Goal of the exercise
The answer must be an exact printing of every record below, with the pictures omitted.
[Opening Data for analysis section]
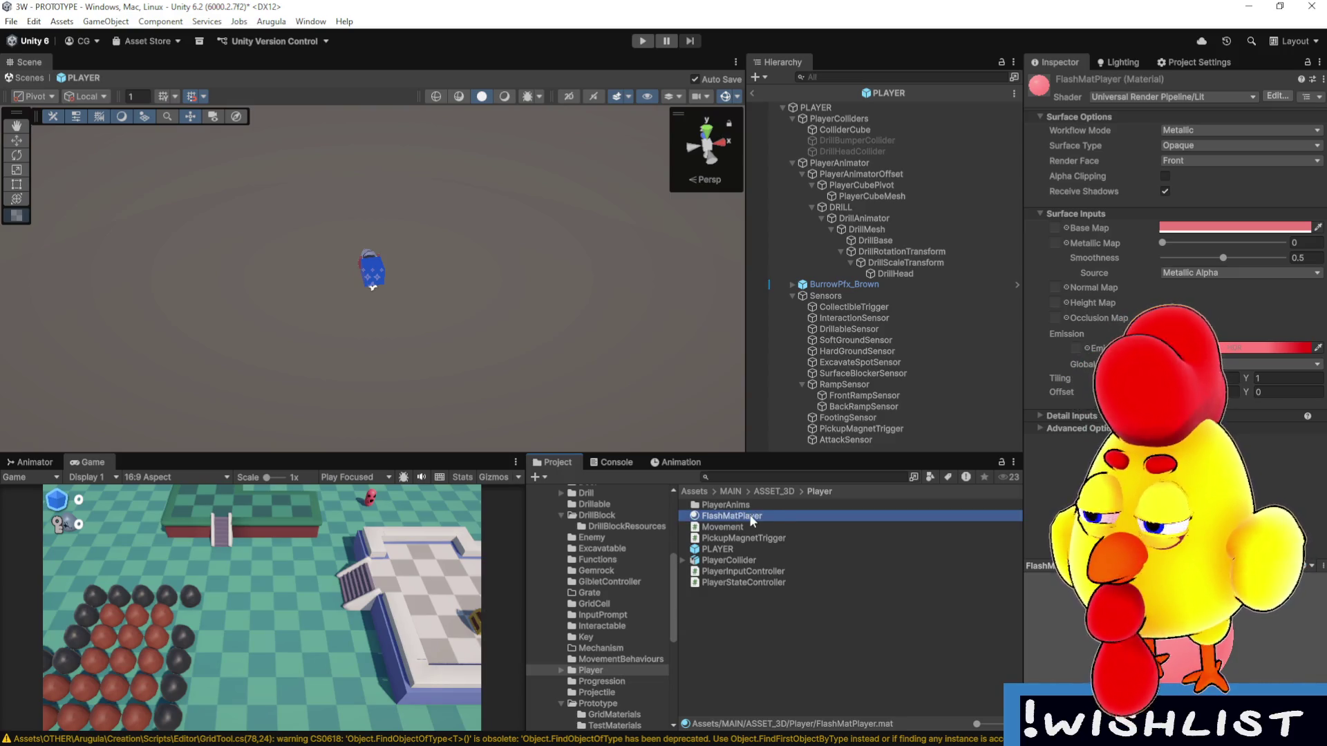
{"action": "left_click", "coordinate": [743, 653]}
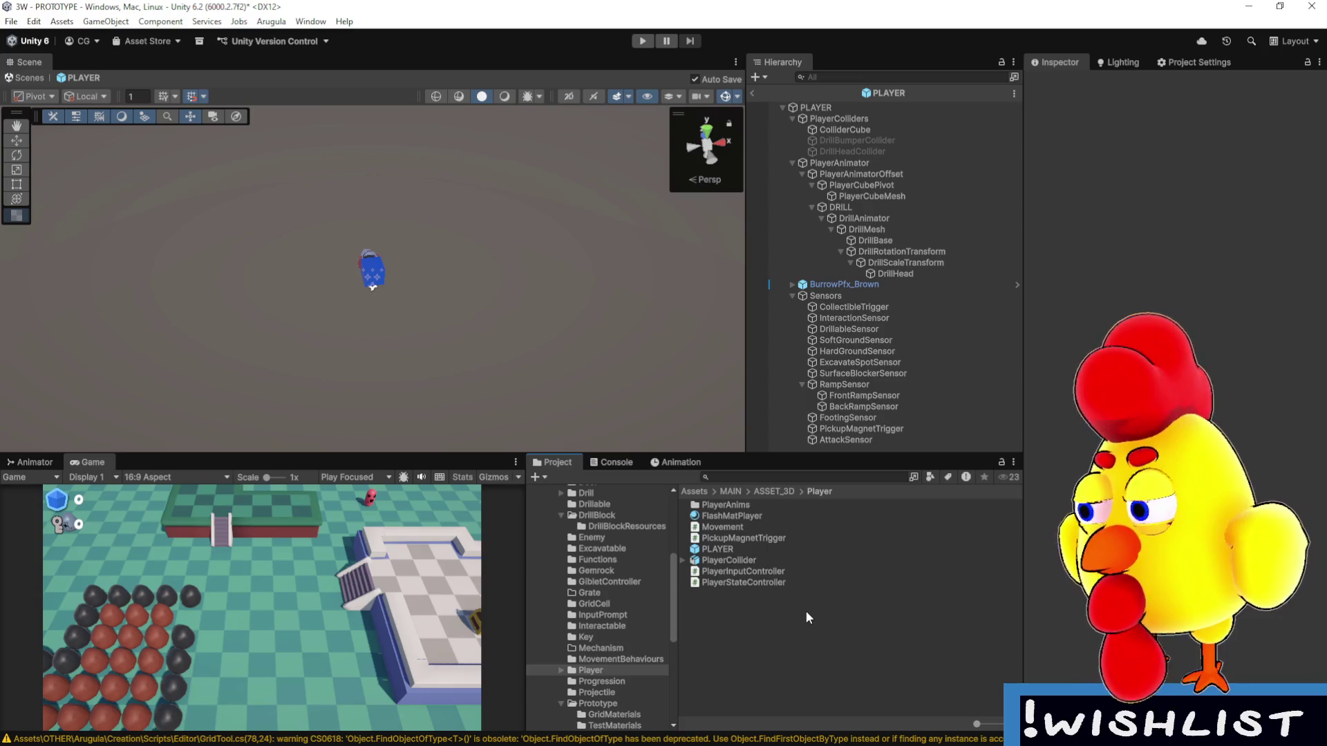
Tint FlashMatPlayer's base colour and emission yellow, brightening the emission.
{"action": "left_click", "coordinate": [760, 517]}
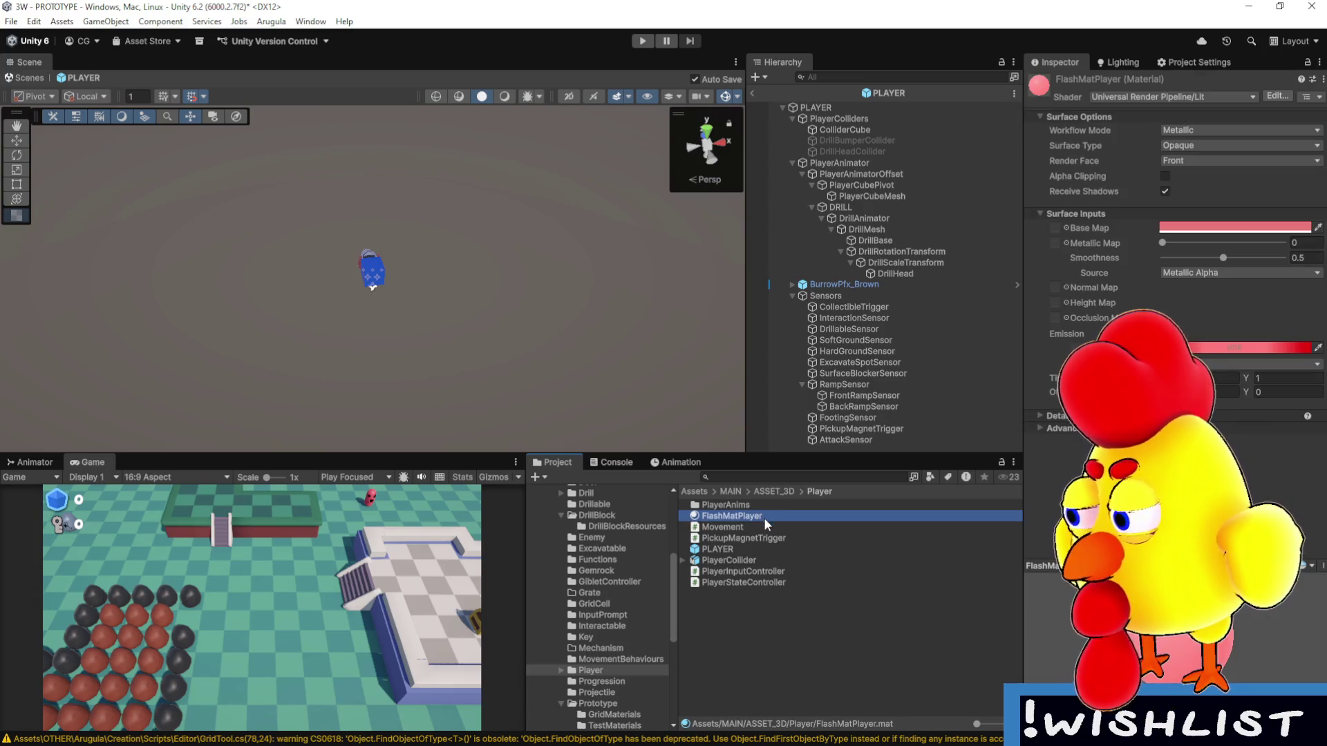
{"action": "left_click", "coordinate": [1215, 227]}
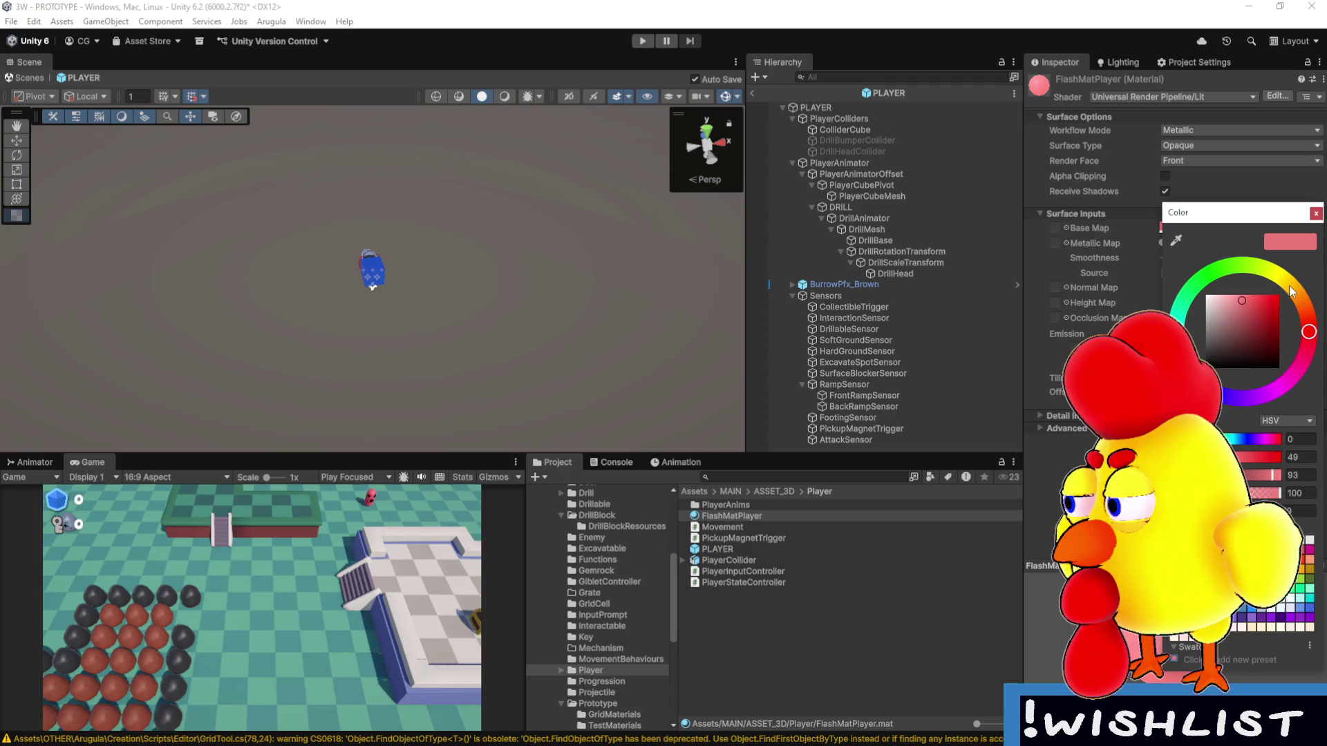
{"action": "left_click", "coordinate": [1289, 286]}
[Closing Data for analysis section]
Response box
{"action": "left_click", "coordinate": [743, 653]}
Tint FlashMatPlayer's base colour and emission yellow, brightening the emission.
{"action": "left_click", "coordinate": [760, 517]}
{"action": "left_click", "coordinate": [1215, 227]}
{"action": "left_click", "coordinate": [1289, 286]}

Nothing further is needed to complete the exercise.